==== The data ====
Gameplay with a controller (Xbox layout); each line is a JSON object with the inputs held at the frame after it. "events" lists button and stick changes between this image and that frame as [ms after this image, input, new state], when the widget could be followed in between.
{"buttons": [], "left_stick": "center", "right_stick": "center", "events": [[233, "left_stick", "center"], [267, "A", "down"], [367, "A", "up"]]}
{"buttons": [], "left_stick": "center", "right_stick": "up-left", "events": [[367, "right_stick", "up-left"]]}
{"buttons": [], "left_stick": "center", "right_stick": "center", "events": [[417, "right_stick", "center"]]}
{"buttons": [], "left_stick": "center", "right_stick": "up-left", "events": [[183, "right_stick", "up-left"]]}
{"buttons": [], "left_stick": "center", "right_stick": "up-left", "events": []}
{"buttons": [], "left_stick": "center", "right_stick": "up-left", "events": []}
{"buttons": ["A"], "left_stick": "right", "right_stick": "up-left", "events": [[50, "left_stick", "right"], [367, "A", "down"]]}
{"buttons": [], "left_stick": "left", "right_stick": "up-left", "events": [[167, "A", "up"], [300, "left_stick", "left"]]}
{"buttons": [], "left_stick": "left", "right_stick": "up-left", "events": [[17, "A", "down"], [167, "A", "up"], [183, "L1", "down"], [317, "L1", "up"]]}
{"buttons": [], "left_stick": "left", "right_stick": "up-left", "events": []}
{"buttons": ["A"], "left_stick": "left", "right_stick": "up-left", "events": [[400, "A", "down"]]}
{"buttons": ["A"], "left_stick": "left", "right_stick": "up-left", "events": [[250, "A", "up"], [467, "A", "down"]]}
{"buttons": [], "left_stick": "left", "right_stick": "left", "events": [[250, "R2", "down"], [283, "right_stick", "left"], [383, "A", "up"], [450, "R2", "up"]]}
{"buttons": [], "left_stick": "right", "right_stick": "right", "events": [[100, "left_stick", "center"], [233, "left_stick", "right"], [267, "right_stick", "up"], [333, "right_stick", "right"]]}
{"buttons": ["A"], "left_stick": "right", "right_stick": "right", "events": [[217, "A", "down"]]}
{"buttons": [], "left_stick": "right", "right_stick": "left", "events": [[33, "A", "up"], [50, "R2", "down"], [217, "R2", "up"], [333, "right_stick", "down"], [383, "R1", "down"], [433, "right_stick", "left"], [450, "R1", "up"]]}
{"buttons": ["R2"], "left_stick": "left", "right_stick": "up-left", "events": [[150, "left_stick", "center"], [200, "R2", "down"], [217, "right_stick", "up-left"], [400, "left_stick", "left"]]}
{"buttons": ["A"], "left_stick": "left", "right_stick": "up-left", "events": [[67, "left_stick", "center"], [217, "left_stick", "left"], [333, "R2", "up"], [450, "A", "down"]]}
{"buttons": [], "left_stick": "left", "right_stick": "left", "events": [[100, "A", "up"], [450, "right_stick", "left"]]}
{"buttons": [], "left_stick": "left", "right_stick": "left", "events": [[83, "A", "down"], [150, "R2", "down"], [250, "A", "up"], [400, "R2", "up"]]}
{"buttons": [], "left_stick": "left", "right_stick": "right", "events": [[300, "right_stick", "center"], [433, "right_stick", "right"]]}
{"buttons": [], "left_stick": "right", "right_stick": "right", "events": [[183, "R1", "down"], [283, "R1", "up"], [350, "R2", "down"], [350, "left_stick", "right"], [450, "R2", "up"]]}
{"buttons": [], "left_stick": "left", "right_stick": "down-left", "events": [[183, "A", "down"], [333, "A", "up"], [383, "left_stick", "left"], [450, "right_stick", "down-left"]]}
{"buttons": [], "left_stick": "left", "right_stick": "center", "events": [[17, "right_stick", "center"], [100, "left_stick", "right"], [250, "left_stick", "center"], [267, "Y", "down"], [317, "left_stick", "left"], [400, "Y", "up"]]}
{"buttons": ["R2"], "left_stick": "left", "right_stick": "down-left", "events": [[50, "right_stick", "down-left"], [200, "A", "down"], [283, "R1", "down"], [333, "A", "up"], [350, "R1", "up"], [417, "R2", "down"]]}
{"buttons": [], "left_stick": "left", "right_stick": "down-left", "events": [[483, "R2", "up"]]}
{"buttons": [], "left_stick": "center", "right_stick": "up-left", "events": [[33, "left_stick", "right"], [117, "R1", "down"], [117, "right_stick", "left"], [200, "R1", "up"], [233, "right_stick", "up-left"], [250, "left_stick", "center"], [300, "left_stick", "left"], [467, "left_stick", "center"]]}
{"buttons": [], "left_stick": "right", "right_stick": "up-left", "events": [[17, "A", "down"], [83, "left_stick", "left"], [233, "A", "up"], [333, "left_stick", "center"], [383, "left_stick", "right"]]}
====
Return the entries above word for word.

Gameplay with a controller (Xbox layout); each line is a JSON object with the inputs held at the frame after it. "events" lists button and stick changes between this image and that frame as [ms after this image, input, new state], when the widget could be followed in between.
{"buttons": [], "left_stick": "center", "right_stick": "center", "events": [[233, "left_stick", "center"], [267, "A", "down"], [367, "A", "up"]]}
{"buttons": [], "left_stick": "center", "right_stick": "up-left", "events": [[367, "right_stick", "up-left"]]}
{"buttons": [], "left_stick": "center", "right_stick": "center", "events": [[417, "right_stick", "center"]]}
{"buttons": [], "left_stick": "center", "right_stick": "up-left", "events": [[183, "right_stick", "up-left"]]}
{"buttons": [], "left_stick": "center", "right_stick": "up-left", "events": []}
{"buttons": [], "left_stick": "center", "right_stick": "up-left", "events": []}
{"buttons": ["A"], "left_stick": "right", "right_stick": "up-left", "events": [[50, "left_stick", "right"], [367, "A", "down"]]}
{"buttons": [], "left_stick": "left", "right_stick": "up-left", "events": [[167, "A", "up"], [300, "left_stick", "left"]]}
{"buttons": [], "left_stick": "left", "right_stick": "up-left", "events": [[17, "A", "down"], [167, "A", "up"], [183, "L1", "down"], [317, "L1", "up"]]}
{"buttons": [], "left_stick": "left", "right_stick": "up-left", "events": []}
{"buttons": ["A"], "left_stick": "left", "right_stick": "up-left", "events": [[400, "A", "down"]]}
{"buttons": ["A"], "left_stick": "left", "right_stick": "up-left", "events": [[250, "A", "up"], [467, "A", "down"]]}
{"buttons": [], "left_stick": "left", "right_stick": "left", "events": [[250, "R2", "down"], [283, "right_stick", "left"], [383, "A", "up"], [450, "R2", "up"]]}
{"buttons": [], "left_stick": "right", "right_stick": "right", "events": [[100, "left_stick", "center"], [233, "left_stick", "right"], [267, "right_stick", "up"], [333, "right_stick", "right"]]}
{"buttons": ["A"], "left_stick": "right", "right_stick": "right", "events": [[217, "A", "down"]]}
{"buttons": [], "left_stick": "right", "right_stick": "left", "events": [[33, "A", "up"], [50, "R2", "down"], [217, "R2", "up"], [333, "right_stick", "down"], [383, "R1", "down"], [433, "right_stick", "left"], [450, "R1", "up"]]}
{"buttons": ["R2"], "left_stick": "left", "right_stick": "up-left", "events": [[150, "left_stick", "center"], [200, "R2", "down"], [217, "right_stick", "up-left"], [400, "left_stick", "left"]]}
{"buttons": ["A"], "left_stick": "left", "right_stick": "up-left", "events": [[67, "left_stick", "center"], [217, "left_stick", "left"], [333, "R2", "up"], [450, "A", "down"]]}
{"buttons": [], "left_stick": "left", "right_stick": "left", "events": [[100, "A", "up"], [450, "right_stick", "left"]]}
{"buttons": [], "left_stick": "left", "right_stick": "left", "events": [[83, "A", "down"], [150, "R2", "down"], [250, "A", "up"], [400, "R2", "up"]]}
{"buttons": [], "left_stick": "left", "right_stick": "right", "events": [[300, "right_stick", "center"], [433, "right_stick", "right"]]}
{"buttons": [], "left_stick": "right", "right_stick": "right", "events": [[183, "R1", "down"], [283, "R1", "up"], [350, "R2", "down"], [350, "left_stick", "right"], [450, "R2", "up"]]}
{"buttons": [], "left_stick": "left", "right_stick": "down-left", "events": [[183, "A", "down"], [333, "A", "up"], [383, "left_stick", "left"], [450, "right_stick", "down-left"]]}
{"buttons": [], "left_stick": "left", "right_stick": "center", "events": [[17, "right_stick", "center"], [100, "left_stick", "right"], [250, "left_stick", "center"], [267, "Y", "down"], [317, "left_stick", "left"], [400, "Y", "up"]]}
{"buttons": ["R2"], "left_stick": "left", "right_stick": "down-left", "events": [[50, "right_stick", "down-left"], [200, "A", "down"], [283, "R1", "down"], [333, "A", "up"], [350, "R1", "up"], [417, "R2", "down"]]}
{"buttons": [], "left_stick": "left", "right_stick": "down-left", "events": [[483, "R2", "up"]]}
{"buttons": [], "left_stick": "center", "right_stick": "up-left", "events": [[33, "left_stick", "right"], [117, "R1", "down"], [117, "right_stick", "left"], [200, "R1", "up"], [233, "right_stick", "up-left"], [250, "left_stick", "center"], [300, "left_stick", "left"], [467, "left_stick", "center"]]}
{"buttons": [], "left_stick": "right", "right_stick": "up-left", "events": [[17, "A", "down"], [83, "left_stick", "left"], [233, "A", "up"], [333, "left_stick", "center"], [383, "left_stick", "right"]]}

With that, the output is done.